Change 574425 had a related patch set uploaded (by Ayounsi; owner: Ayounsi):
[operations/software/netbox-extras@master] Juniper report: only log warning if S/N missing from Netbox

https://gerrit.wikimedia.org/r/574425

From JTAC:

To answer your question “For the list of devices/serials that are decommissioned and we don't own anymore, is there a process so they don't show up in that export anymore?”
I can move them to any other account ID (like for instance a Juniper account ID or a Scrap account id), however, regardless if they are decommissioned they are yours/customer’s still, right?
But reading your comment, you/customer do not own them anymore. Can you clarify that? They were owner and have res-old them?

@wiki_willy: Here we're talking to Juniper devices that are not in Netbox anymore. Is the last statement from Juniper correct? "They were owner and have re-sold them?"

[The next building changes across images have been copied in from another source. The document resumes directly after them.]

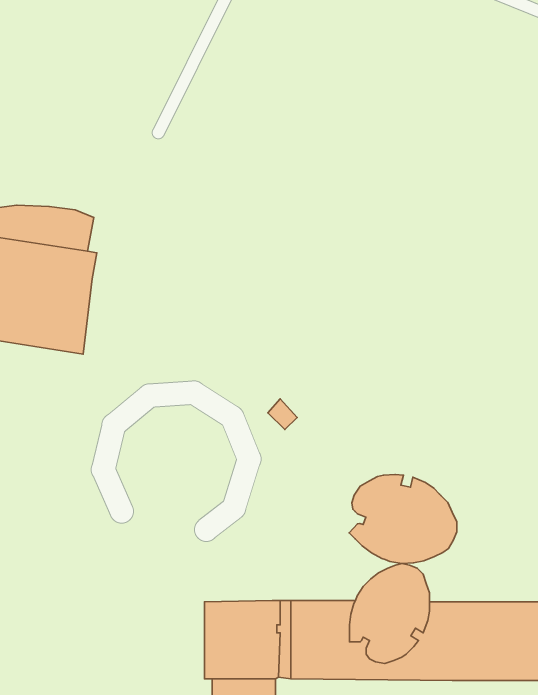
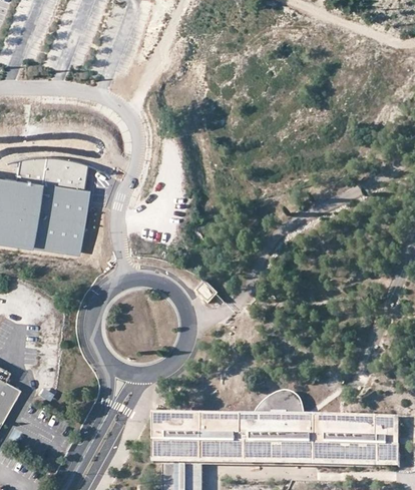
building: [349,474,457,563] -> none

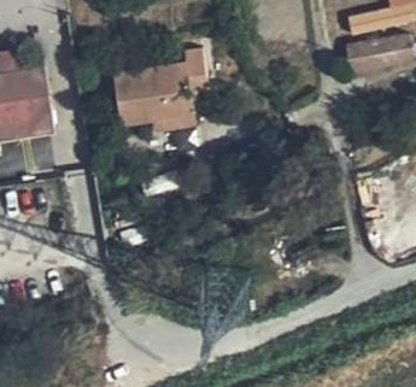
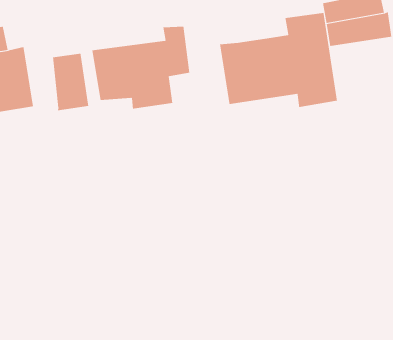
building: none -> [220,12,337,108]
building: none -> [53,53,89,111]

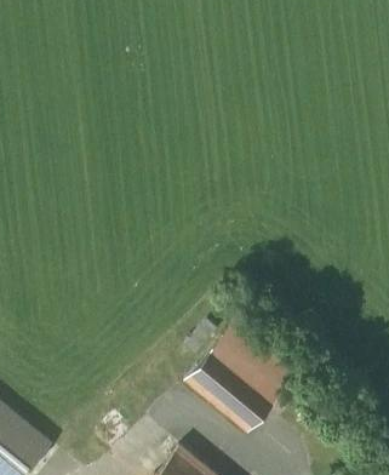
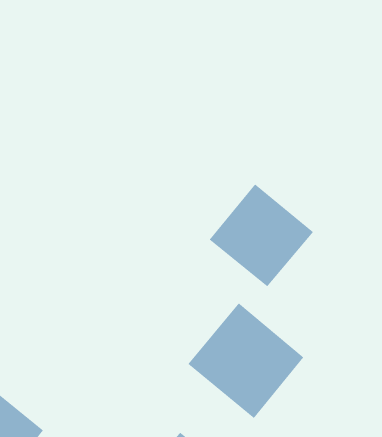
building: none -> [209,183,314,287]

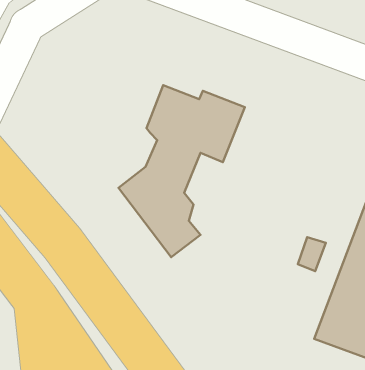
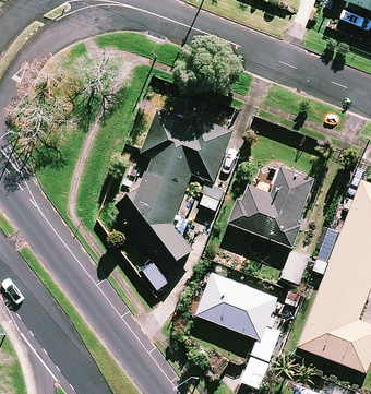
building: none -> [231,167,314,248]
building: none -> [196,271,280,361]

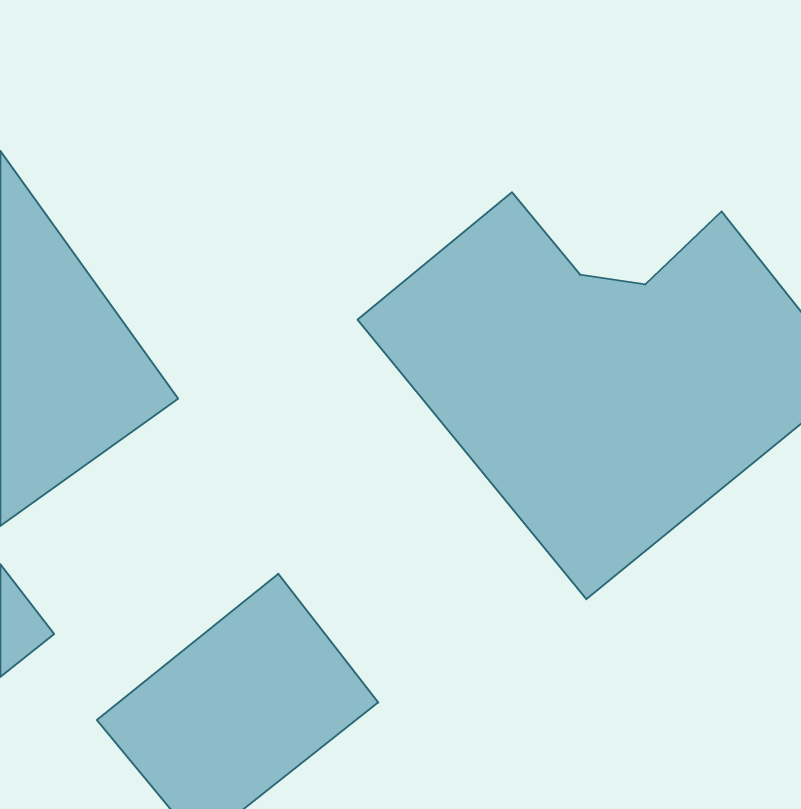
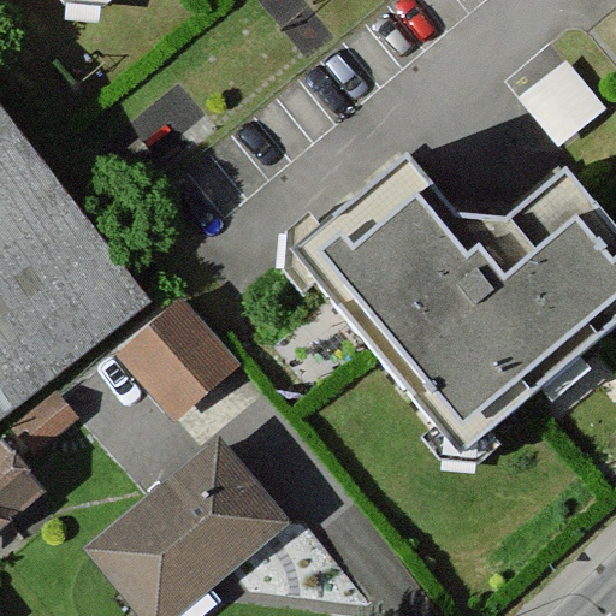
building: none -> [16,294,241,460]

I can provide a list of sold network gear from before 2017, otherwise all network gear is still in our sites in storage, even decom gear.

I'm not exactly sure what is being asked for here, please ping me on irc and we can live chat about it!

Change 574425 merged by Ayounsi:
[operations/software/netbox-extras@master] Juniper report: only log warning if S/N missing from Netbox

https://gerrit.wikimedia.org/r/574425

Ok! From https://wikitech.wikimedia.org/wiki/Server_Lifecycle#States I thought that if a device was not in netbox it was not in our possession anymore.
So I'm making them warnings and not criticals so we're aware of them but not blocking a green report.

The "last" thing are FRUs (linecards, REs, etc...) they do show up on the my.juniper.net portal if searched individually, but don't show up in the full export... Juniper is working on it.

Ok! From https://wikitech.wikimedia.org/wiki/Server_Lifecycle#States I thought that if a device was not in netbox it was not in our possession anymore.

That should actually be true - if that's not the case here, it's probably a premature removal. What's done is done now I suppose, but don't assume that's going to happen again in the future and build our tooling around that; it shouldn't.

So I have another task nearly identical to this, T266053. However it is just for active/planned/inventory gear and correcting their locations now that the most recent renewal is completed. This task seems to have shifted towards the monitoring, and also was for corrections done back in 2019, so I've not closed T266053.

Aklapper removed RobH as the assignee of this task.Jul 2 2021, 5:14 AM

Removing task assignee due to inactivity, as this open task has been assigned for more than two years (see emails sent to assignee on May26 and Jun17, and T270544). Please assign this task to yourself again if you still realistically [plan to] work on this task - it would be very welcome!

(See https://www.mediawiki.org/wiki/Bug_management/Assignee_cleanup for tips how to best manage your individual work in Phabricator.)

ayounsi assigned this task to RobH.

I think we can close that one. @RobH did the audit afaik.